Are you a person who believes there's only one thing more important than having music on tap for you and your friends while frolicking in the pool this summer, and that's being able to make and take calls without getting out of the water? I have good news. The waterproof Aquajam AJ2 Bluetooth speaker takes care of both tasks, and note that it is described not as splash-proof or water-resistant, but as waterproof. To a depth of one metre in fact, for 30 minutes. What better way to spend $100?
And the AJ2 comes with a circular screw mount for bicycle handlebars and an adhesive mount. The instructions warn against using the adhesive mount on the porous surfaces of surfboards (water underneath the adhesive reduces its grip until … bye-bye AJ2). There's also a special note for skiers, both water and snow, and snowboarders: the flexing and vibrations of such devices can lead to the mount coming loose and … bye-bye AJ2 (and bye-bye warranty claims too). More stable surfaces, such as the prow of your kayak, are safer, and you can use this mount on the shower wall, allowing you to take calls in there between joining in with your favourite songs.
Actually, the instruction booklet gets quite interesting when you wade into it. For example, did you know that "as water absorbs Bluetooth signals, the wireless range (10 metres in the dry) will lessen when the AJ2 comes into contact with water"? You can maximise whatever range there is by having a clear line of sight between the transmitter and the speaker, which I guess rules out usage when the surf is fairly up at Bells Beach.
But, if you must, the company also offers a $29 waterproof armband for your phone or player which should ensure things go smoothly until you go one way and your board goes another. When this happens, however, you will likely have things to think about ahead of music.
The AJ2 is about the size of a drink can, only half again taller, and weighs about 425 grams. When chucked in the water it floats speaker-side up and this also means its inbuilt microphone for making and taking calls is uppermost. Get a handle on where this is because it works best when you speak directly into it, and performance falls off sharply if you're more than half a metre away. It's close to the button you need to press to take a call anyway, so things prove to be quite intuitive.

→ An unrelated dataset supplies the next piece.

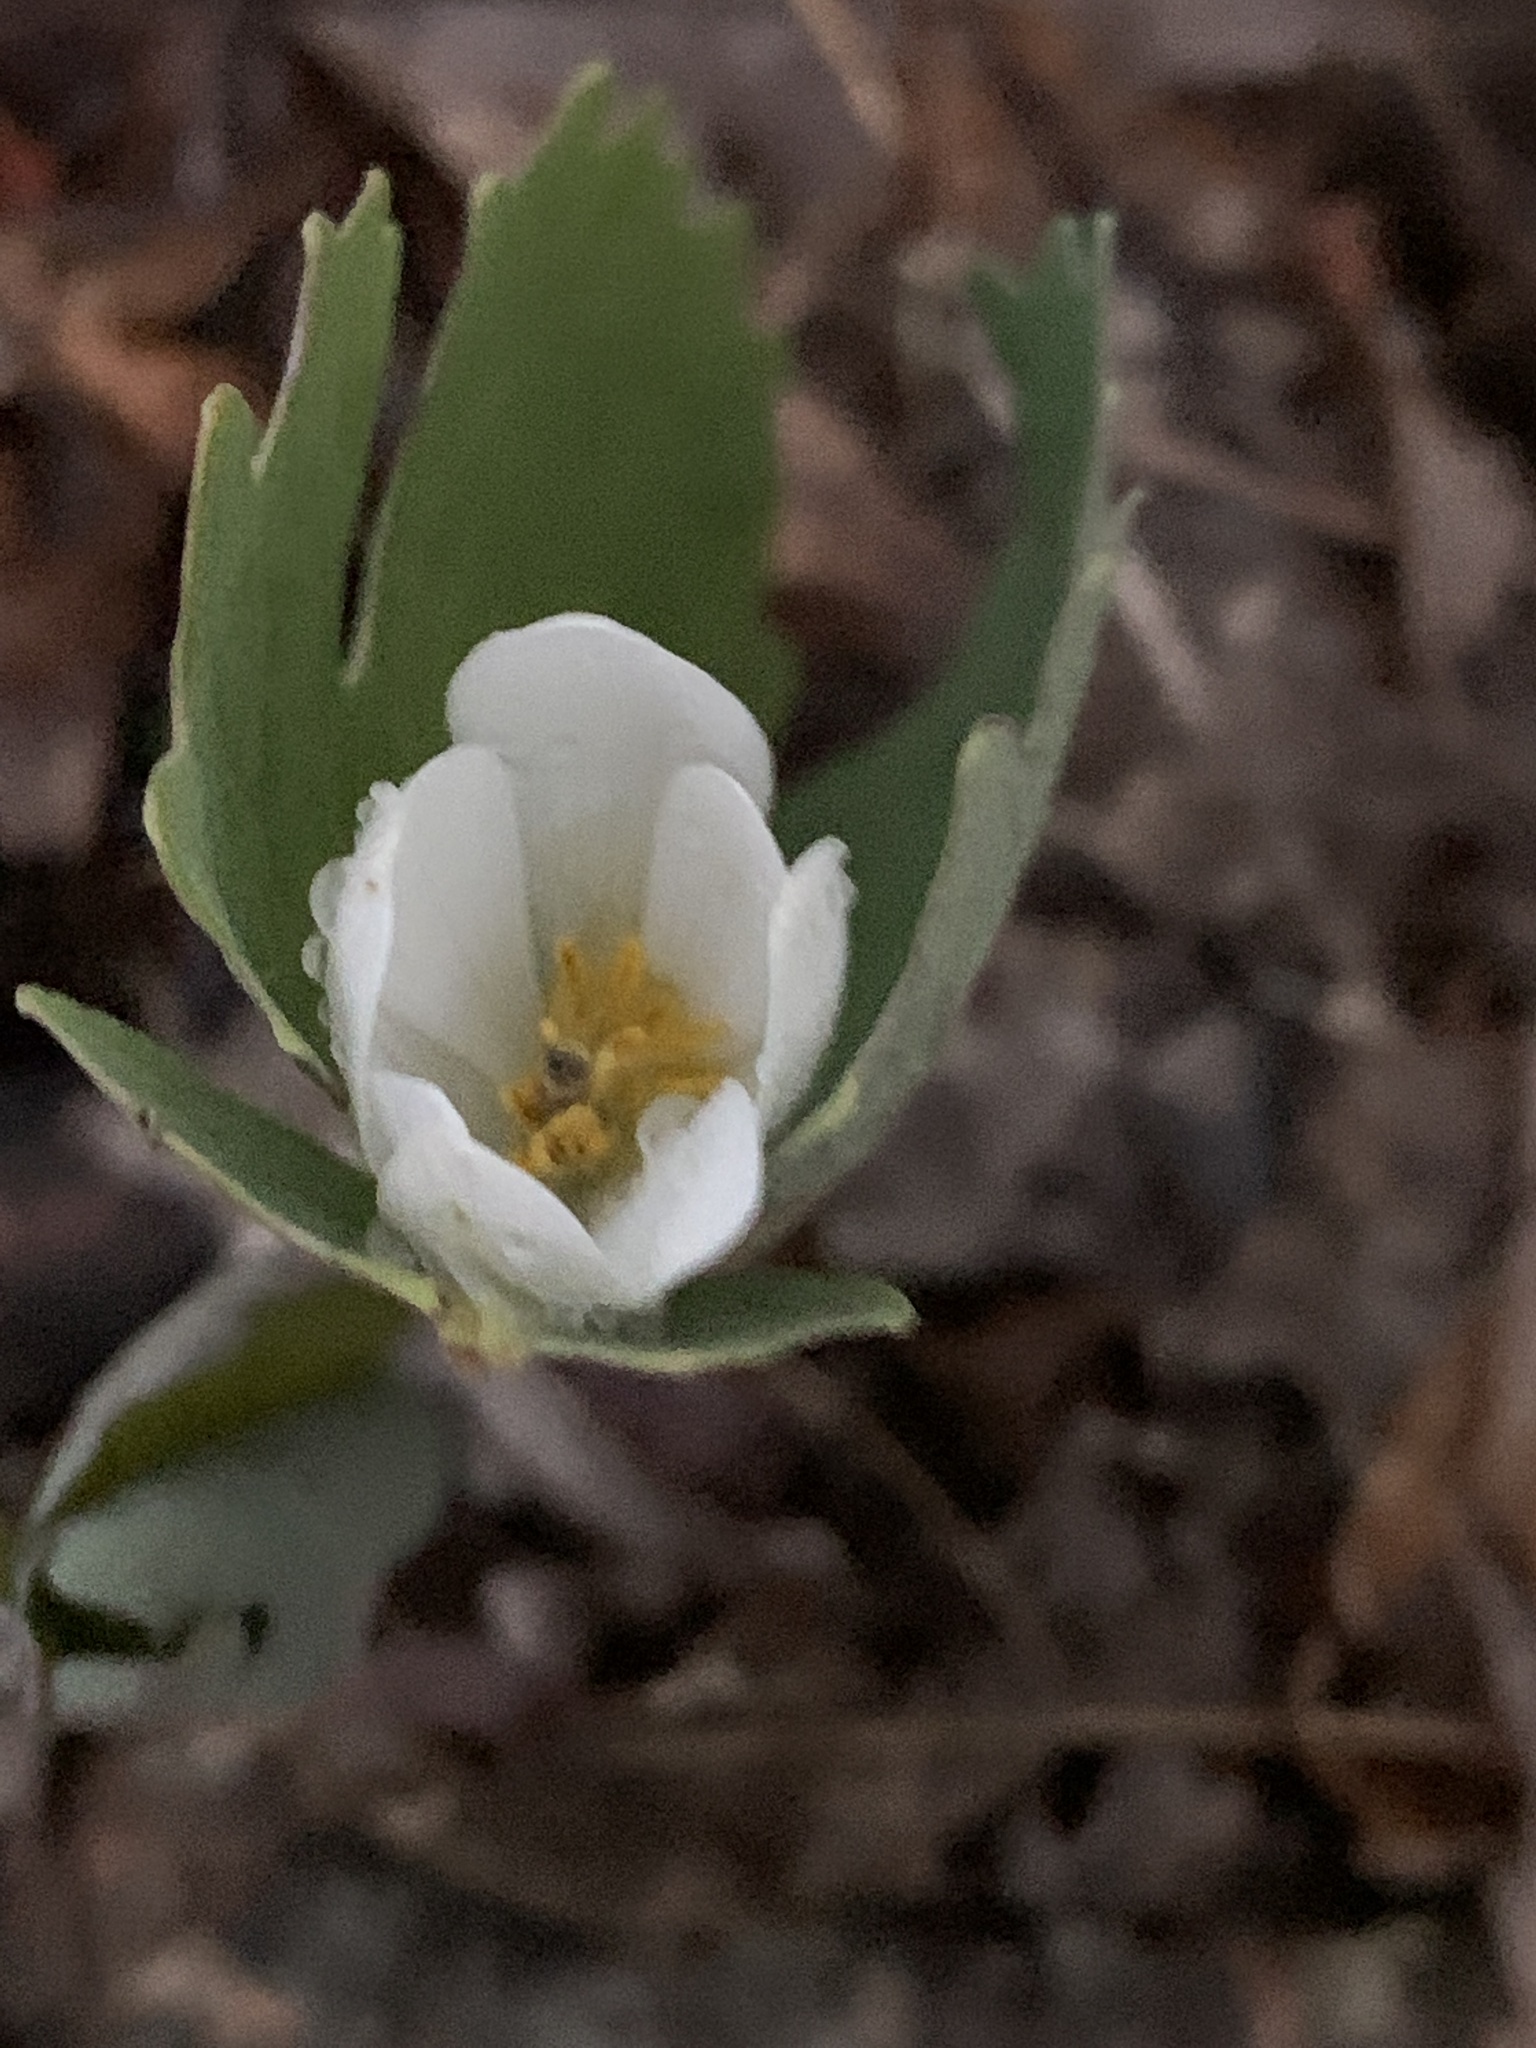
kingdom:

Pairing the device with your phone or player is dead easy – I had it playing within a few minutes of taking it from the box, having spent half of that time figuring out how to turn it on (don't just press the power button, press and hold).
The sound quality is what you'd expect from a speaker of this price, entirely unremarkable but adequate for the forgivingly non-fussy. If you're into bass forget it, there's very little here, but the mids and highs are quite nicely defined. If you're an MP3 stalwart and can't see any reason to upgrade to uncompressed music this will suit you nicely.
While the AJ2 can be quite entertaining for small groups it doesn't go anywhere near loud enough for a party. In fact you may have trouble hearing it up the other end of a pool full of frolickers. But as long as you're close enough and not intent on head banging then the volume is acceptable, and the advantage of lower volume is 10 hours of music between charges. The charging is through a USB with the input at one end under a screw cap and then a tight-fitting rubber tab.
This is an unconventional part of testing but I know you're asking the question, so: immersion reduces volume by about two thirds, but only to a depth of around 3cm. Deeper and the music stops entirely. Maybe it's Bluetooth's limit. Bring it back to the surface and play resumes, but only gets to where it was when the excess water is shaken out.
Upshot? The AJ2 is completely ineffective at scaring off sharks. Even when playing Ice Cube.